Monday, August 14, 2006

Fire-us

Book: The Fire-us Trilogy: The Kindling, Keepers of the Flame, and The Kiln
Authors: Jennifer Armstrong and Nancy Butcher
Published: 2002-3

In a house in Lazarus, Florida, seven children between the ages of seven and fifteen are living hand-to-mouth, scavenging from abandoned supermarkets and stores. They are the only ones left. All their parents--in fact, all the adults--have been dead for five years, victims of a terrible virus that burned them from the inside out. Most of the other children are dead, unable to take care of themselves without the adults around. But Hunter, Mommy, Teacher, Baby, Doll, Teddy Bear, and Action Figure are still alive--for now.
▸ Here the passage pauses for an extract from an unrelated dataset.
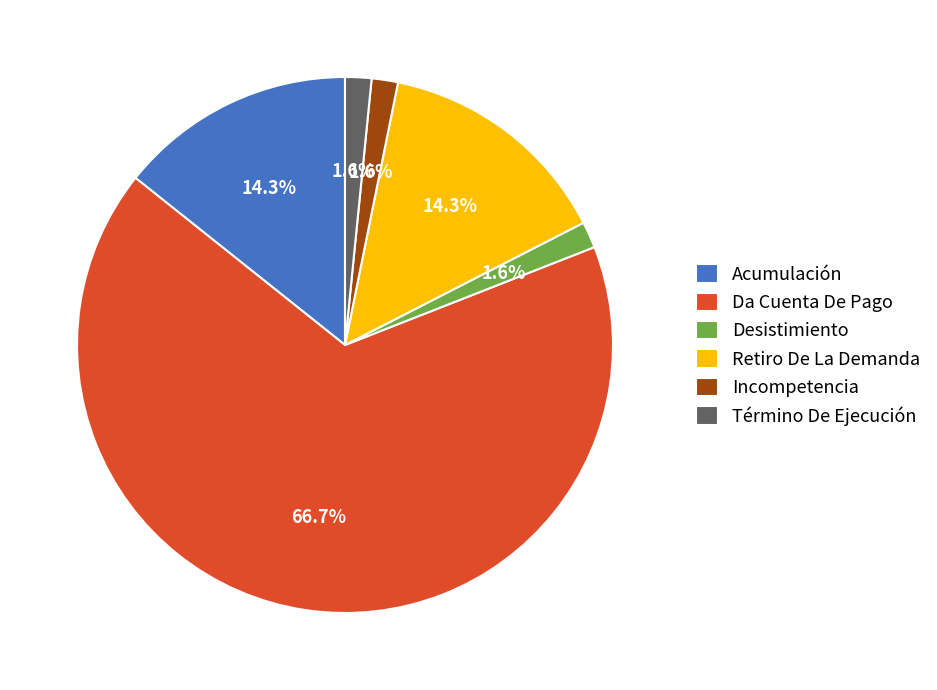

Count the number of slices in the pie.

6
But then Puppy and Kitty, two little children under the age of five, show up, and with them comes the strange, wild Angerman, who is determined to get to Washington, DC and to the President. When the makeshift family decides to go with them, they are plunged into a morass of impossible questions. Is anybody else alive? What really happened to unleash the Fire-us on an innocent populace? Where did Puppy and Kitty come from?

And most importantly . . . how are they going to make it to tomorrow?

This dystopic near-future story is definitely not a light weekend romp. Prepare yourself to be disturbed. I think what shook me the most was imagining the world that the kids are living in. Not only is nature retaking Florida, with a vengeance, but the kids themselves have lost even the memories of their own names in the fight to survive. (Of course, it doesn’t help to realize that if Fire-us were real, I would have died too.)

None of the older kids are poster children for sanity, but Angerman is the one with the fewest Cheerios in his bowl. One of his most frequent rants concerns the fact that they’re children and shouldn’t have to deal with all this. There should be someone around to take care of them. But both he and we quickly learn that just because an adult is around, this doesn’t mean everything’s going to be okay.

Possibly one of the neatest things that Butcher and Armstrong do is their representation of the Book, a scrapbook in which Teacher records every scrap of information, both from this new world and from the old one, that she can get her hands on. From ad slogans to dreams to pages from the phone book, at first this Book seems like nothing more than a scrambled and futile attempt to remember their old lives. But from these snippets and scraps, Teacher (and the reader) derives meaning that guides them through their new world.

1 comment:

Jen Robinson said...

I thought that these books were fascinating, too! I love the Book. Thanks for the review.